Allen leva Nova York para Paris

Diferentemente do espetacular "Meia noite em Paris" (2011), uma declaração de amor à cidade, no novo filme, Allen parece deixar claro que foi obrigado a atravessar o Atlântico, queria mesmo era ter feito seu trabalho nas ruas que ficam na sua vizinhança.

Por Fernando Molica

Cena de "Golpe de sorte em Paris", de Woody Allen

Por falta de financiamento nos Estados Unidos, Woody Allen teve que sair de Nova York para filmar, mas NY não saiu dele. No seu filme mais recente — o 50º da carreira! —, "Golpe de sorte em Paris", a capital francesa que aparece na tela é a cara da cidade onde o cineasta nasceu, tão dissecada e cultuada em diversas de suas criações.

No longa-metragem há poucas cenas que marcam o fato de a ação ocorrer numa das cidades mais espetaculares do mundo. Allen transfere para o casal protagonista sua condição de exilado — na juventude, os dois personagens se conheceram em NY e, por caminhos tortos, foram parar na França, onde se reencontram e protagonizam uma história de amor complicada (ela é casada com um milionário francês).

Diferentemente do espetacular "Meia noite em Paris" (2011), uma declaração de amor à cidade, no novo filme, Allen parece deixar claro que foi obrigado a atravessar o Atlântico, queria mesmo era ter feito seu trabalho nas ruas que ficam na sua vizinhança.

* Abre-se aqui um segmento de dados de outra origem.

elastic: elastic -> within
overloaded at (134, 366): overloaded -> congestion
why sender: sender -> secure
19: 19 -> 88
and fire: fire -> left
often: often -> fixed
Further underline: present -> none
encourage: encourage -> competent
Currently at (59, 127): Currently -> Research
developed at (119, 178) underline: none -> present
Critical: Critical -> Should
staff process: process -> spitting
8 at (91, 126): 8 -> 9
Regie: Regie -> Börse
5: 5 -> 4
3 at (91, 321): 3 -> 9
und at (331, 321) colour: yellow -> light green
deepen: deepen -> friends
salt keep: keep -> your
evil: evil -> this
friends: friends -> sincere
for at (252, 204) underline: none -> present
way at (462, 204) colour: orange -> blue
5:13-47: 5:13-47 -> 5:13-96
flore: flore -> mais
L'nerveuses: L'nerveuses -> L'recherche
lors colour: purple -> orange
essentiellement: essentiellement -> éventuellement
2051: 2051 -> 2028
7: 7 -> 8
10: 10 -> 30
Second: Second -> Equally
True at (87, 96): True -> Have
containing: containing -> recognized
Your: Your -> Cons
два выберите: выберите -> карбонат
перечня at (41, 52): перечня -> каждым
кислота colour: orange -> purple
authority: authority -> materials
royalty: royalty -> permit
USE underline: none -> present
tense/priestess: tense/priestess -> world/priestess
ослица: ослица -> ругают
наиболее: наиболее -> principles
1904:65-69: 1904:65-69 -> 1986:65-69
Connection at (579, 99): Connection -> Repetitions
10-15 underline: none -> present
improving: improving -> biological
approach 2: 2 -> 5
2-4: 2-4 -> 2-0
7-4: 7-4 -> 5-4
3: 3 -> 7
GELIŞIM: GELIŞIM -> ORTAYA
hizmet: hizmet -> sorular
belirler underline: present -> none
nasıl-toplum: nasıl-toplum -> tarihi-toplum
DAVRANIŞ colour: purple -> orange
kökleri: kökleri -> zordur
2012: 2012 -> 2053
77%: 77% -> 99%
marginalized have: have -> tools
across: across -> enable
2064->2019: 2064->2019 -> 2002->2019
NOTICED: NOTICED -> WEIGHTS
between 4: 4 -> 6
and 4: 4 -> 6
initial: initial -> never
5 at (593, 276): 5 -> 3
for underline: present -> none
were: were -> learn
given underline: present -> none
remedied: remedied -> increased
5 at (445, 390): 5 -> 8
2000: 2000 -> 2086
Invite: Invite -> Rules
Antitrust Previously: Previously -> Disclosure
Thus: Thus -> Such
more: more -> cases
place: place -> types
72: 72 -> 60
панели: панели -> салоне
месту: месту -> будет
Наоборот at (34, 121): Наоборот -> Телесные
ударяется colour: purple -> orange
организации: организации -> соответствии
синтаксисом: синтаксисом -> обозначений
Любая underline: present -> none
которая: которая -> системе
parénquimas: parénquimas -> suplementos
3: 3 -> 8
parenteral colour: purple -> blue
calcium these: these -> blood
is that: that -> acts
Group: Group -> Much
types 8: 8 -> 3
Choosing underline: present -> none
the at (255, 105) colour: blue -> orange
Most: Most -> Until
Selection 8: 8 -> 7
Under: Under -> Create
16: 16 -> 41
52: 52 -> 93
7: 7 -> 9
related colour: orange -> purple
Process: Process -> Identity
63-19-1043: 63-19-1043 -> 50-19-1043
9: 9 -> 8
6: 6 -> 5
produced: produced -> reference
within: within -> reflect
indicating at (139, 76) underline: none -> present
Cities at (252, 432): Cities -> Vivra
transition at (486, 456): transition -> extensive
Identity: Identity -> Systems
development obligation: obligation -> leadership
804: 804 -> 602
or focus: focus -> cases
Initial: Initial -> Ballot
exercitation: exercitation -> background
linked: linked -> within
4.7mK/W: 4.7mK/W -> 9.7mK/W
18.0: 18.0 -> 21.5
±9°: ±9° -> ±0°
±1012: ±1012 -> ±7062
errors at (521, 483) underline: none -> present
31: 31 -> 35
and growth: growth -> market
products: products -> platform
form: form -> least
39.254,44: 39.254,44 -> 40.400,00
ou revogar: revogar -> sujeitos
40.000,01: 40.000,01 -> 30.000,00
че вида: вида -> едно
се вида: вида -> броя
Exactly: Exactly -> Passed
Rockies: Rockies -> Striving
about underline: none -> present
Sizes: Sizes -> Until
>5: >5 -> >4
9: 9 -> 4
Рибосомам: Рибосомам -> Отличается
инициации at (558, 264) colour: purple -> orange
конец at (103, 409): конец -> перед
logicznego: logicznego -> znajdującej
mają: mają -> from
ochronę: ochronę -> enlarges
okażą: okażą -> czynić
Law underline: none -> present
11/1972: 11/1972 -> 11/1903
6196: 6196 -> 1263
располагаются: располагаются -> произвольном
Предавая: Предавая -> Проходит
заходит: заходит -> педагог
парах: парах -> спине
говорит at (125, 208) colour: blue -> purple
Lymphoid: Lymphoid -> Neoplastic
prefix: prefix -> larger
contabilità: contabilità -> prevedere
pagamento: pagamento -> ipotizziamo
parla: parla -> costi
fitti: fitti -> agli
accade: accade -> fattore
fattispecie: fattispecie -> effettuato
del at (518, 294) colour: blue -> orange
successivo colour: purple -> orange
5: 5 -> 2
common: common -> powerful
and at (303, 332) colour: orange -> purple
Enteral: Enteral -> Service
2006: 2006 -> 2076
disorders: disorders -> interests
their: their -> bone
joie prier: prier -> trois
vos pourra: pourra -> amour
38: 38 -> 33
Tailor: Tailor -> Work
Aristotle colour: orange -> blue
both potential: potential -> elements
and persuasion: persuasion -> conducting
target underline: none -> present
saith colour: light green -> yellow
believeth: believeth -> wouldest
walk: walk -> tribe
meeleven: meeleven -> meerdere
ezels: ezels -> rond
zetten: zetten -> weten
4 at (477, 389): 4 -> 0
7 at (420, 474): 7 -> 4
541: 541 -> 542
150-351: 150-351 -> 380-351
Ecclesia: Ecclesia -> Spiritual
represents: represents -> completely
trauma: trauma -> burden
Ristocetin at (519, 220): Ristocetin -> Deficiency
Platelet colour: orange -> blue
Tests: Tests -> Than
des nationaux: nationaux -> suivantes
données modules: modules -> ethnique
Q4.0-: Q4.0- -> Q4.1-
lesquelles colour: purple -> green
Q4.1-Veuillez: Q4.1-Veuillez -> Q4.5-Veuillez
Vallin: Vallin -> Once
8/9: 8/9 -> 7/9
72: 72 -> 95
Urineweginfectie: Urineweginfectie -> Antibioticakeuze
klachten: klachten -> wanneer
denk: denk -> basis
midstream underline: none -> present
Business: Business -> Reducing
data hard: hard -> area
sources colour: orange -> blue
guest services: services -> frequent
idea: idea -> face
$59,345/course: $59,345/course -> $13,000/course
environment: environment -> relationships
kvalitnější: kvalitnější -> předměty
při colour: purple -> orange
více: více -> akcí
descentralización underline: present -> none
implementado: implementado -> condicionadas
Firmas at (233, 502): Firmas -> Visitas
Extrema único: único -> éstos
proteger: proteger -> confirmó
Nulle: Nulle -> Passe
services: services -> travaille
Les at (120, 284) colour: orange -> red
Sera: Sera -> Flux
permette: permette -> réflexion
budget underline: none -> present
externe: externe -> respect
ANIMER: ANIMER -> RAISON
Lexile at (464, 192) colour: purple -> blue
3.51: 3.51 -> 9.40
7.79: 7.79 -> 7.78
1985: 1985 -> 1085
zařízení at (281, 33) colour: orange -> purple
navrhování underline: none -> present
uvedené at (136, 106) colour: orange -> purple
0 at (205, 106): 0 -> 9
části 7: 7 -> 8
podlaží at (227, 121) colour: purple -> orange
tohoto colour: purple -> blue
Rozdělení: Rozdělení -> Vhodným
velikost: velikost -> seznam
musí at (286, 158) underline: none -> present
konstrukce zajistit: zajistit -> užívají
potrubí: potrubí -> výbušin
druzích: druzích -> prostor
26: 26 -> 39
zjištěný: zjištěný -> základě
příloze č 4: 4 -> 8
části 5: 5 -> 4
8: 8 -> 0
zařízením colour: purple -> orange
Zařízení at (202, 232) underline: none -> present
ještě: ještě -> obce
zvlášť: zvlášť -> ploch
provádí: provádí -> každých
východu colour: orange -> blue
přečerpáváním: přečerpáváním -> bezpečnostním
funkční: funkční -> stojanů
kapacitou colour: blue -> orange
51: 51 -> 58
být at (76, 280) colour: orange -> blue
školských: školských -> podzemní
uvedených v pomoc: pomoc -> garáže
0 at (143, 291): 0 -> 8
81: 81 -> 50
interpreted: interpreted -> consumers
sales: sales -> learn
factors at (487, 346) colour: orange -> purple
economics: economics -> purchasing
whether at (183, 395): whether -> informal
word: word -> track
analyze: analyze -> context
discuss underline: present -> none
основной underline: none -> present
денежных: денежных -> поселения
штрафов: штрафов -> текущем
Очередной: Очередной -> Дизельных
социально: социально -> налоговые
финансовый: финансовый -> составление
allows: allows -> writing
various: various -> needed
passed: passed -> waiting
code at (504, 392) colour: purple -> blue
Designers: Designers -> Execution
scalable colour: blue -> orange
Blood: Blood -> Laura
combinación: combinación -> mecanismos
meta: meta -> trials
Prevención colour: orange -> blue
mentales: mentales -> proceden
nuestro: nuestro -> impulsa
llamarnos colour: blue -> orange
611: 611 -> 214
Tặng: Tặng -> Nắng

Chega a ser engraçado que, talvez por razões contratuais, todos os personagens, inclusive americanos, falem francês o tempo todo.  Fanny (Lou de Laâge) e o ex-colega Alain (Niels Schneider) se conheceram numa escola em NY mas, mesmo nos momentos de intimidade, conversam no idioma do país em que vivem.

Na França, comportam-se como se estivessem no outro continente: na hora do almoço, comem sanduíches como fazem americanos; isso, num parque que parece ser o Central Park. A trilha sonora traz "Cantaloupe Island", de Herbie Hancock, outra citação explícita ao país de Allen.

"Golpe de sorte em Paris" tem a marca de Allen, um cineasta de carreira muito particular: seus filmes chegam a parecer episódios de uma grande série que ele constrói ao longo de décadas. O longa, porém, às vezes parece ser mais uma citação à obra do diretor do que uma criação original.

O tema da sorte e do acaso foi explorado — com muito mais brilhantismo — em "Match Point" (2005), que também trata de desejo, infidelidade conjugal e de busca de soluções extremas.

Não dá para não gostar de um filme de Woody Allen (ok, "Para Roma, com amor" é bem fraco), mas "Golpe de sorte em Paris" demonstra que, prestes a completar 89 anos, o cineasta parece ter em parte sucumbido à idade, às dificuldades para realizar suas produções, às acusações de abuso sexual contra uma filha adotiva (foi absolvido, mas o processo gerou desgaste, complicou ainda mais a busca de financiamentos).

Assistir ao um filme de Allen é tarefa quase obrigatória para quem gosta de cinema, seu humor, suas questões e seus impasses dialogam com o público há mais de cinco décadas. "Annie Hall" (1977), "Manhattan" (1979), "Zelig" (1983), "A rosa púrpura do Cairo" (1985), "Vicky Cristina Barcelona" (2008) são, entre tantos outros, geniais. Que, no próximo filme, ele possa voltar pra casa.